Les deux groupes insistent sur le caractère exploratoire des échanges et sur l’incertitude qui entoure leur issue. Ils rappellent aussi qu’une éventuelle transaction devrait franchir plusieurs étapes réglementaires, un passage obligé pour une opération de cette taille.
En RDC, Glencore détient 70 pour cent de la mine de Kamoto et 95 pour cent de Mutanda. Les permis de ces sites expirent respectivement en 2039 et 2037. En 2024, les deux mines ont produit 224 500 tonnes de cuivre et 35 100 tonnes de cobalt, malgré un recul de 7 pour cent et 10 pour cent par rapport à 2023. Ces chiffres comptent pour l’économie congolaise, car le cuivre et le cobalt sont des piliers des recettes d’exportation et, par ricochet, des flux en dollars qui alimentent le marché des changes.
Sur le scénario évoqué, Glencore explique que l’hypothèse étudiée serait une acquisition par Rio Tinto via un arrangement approuvé par un tribunal, un mécanisme courant au Royaume Uni pour ce type d’opérations. Rio Tinto confirme, de son côté, des discussions préliminaires et précise qu’il pourrait ajuster la forme et la composition de la contrepartie, si une offre devait être formulée. En clair, la structure financière, actions, numéraire ou combinaison, reste ouverte, comme souvent dans les grandes transactions minières.
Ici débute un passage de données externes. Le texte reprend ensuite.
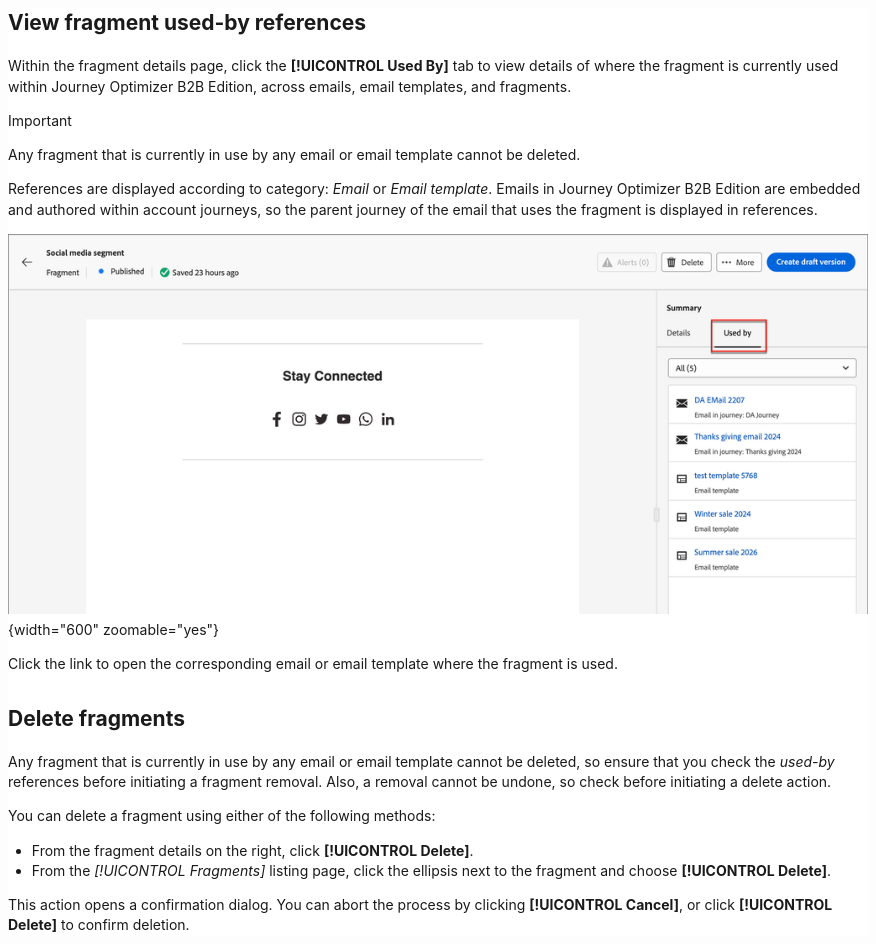 ## View fragment used-by references

Within the fragment details page, click the **[!UICONTROL Used By]** tab to view details of where the fragment is currently used within Journey Optimizer B2B Edition, across emails, email templates, and fragments.

>[!IMPORTANT]
>
>Any fragment that is currently in use by any email or email template cannot be deleted.

References are displayed according to category: _Email_ or _Email template_. Emails in Journey Optimizer B2B Edition are embedded and authored within account journeys, so the parent journey of the email that uses the fragment is displayed in references.

![Used by references for the fragment](./assets/fragment-used-by-published.png){width="600" zoomable="yes"}

Click the link to open the corresponding email or email template where the fragment is used.

## Delete fragments

Any fragment that is currently in use by any email or email template cannot be deleted, so ensure that you check the _used-by_ references before initiating a fragment removal. Also, a removal cannot be undone, so check before initiating a delete action.

You can delete a fragment using either of the following methods:

* From the fragment details on the right, click **[!UICONTROL Delete]**.
* From the _[!UICONTROL Fragments]_ listing page, click the ellipsis next to the fragment and choose **[!UICONTROL Delete]**.

This action opens a confirmation dialog. You can abort the process by clicking **[!UICONTROL Cancel]**, or click **[!UICONTROL Delete]** to confirm deletion.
Un élément de calendrier est déjà posé. Rio Tinto a jusqu’au 5 février 2026 à 17 h, heure de Londres, pour annoncer une intention ferme de faire une offre ou, au contraire, son absence d’intention de le faire. Cette échéance ne préjuge pas du résultat, mais elle fixe un point de passage attendu par les marchés.
Cuivre en hausse, cobalt sous tension, les signaux qui alimentent les projets de regroupement
Ces discussions interviennent alors que les deux métaux n’envoient pas les mêmes signaux. Le cuivre a enregistré une hausse de 44 pour cent en 2025, avec un record à 12 960 dollars la tonne sur le London Metal Exchange. Le mouvement est attribué à un dollar plus faible, à la demande portée par l’intelligence artificielle et les énergies renouvelables, ainsi qu’à des perturbations minières. Les analystes cités évoquent une tendance encore favorable en 2026.
Pour la RDC, un cuivre cher peut signifier davantage de revenus à l’exportation, à condition que les volumes suivent et que les circuits de paiement et de rapatriement de devises fonctionnent correctement. Ces entrées de dollars jouent sur l’équilibre du marché des changes, un point central en politique monétaire. Plus les devises sont disponibles sur le marché officiel, plus la pression sur la monnaie locale peut se relâcher, avec un effet possible sur le coût des importations.
Le cobalt évolue dans un environnement plus heurté. Le texte indique que l’embargo sur les exportations imposé par la RDC a entraîné une hausse de plus de 100 pour cent des prix, à 53 355 dollars la tonne au 31 décembre 2025. Mais le marché reste exposé aux cycles de surproduction et aux évolutions technologiques des batteries, qui peuvent réduire ou déplacer la demande. Pour les producteurs, cela complique la planification des investissements, car les cours peuvent monter vite, puis se retourner.
Dans ce contexte, la consolidation revient au centre du jeu. Regrouper des actifs permet de sécuriser des volumes, de partager le coût d’investissements lourds et de mieux absorber les cycles de prix. Des analystes de Jefferies, cités par Reuters, estiment qu’il existe une voie vers une création de valeur pour les deux parties, tout en notant que la structure d’un rapprochement reste incertaine. Reuters avance aussi qu’une opération pourrait donner naissance au plus grand groupe minier mondial, avec une capitalisation boursière combinée proche de 207 milliards de dollars, un indicateur de taille sur les marchés, pas une enveloppe de trésorerie.
Le texte rappelle enfin que le mouvement de rapprochement ne serait pas isolé, Teck Resources et Anglo American sont cités parmi des acteurs évoqués dans des discussions de consolidation. Si une opération aboutissait, elle pourrait faire émerger un producteur de cuivre classé parmi les cinq premiers mondiaux, avec une capitalisation boursière de plus de 50 milliards de dollars. Pour l’heure, une seule certitude, les échanges restent préliminaires, et la date du 5 février 2026 servira de premier test de crédibilité pour la suite.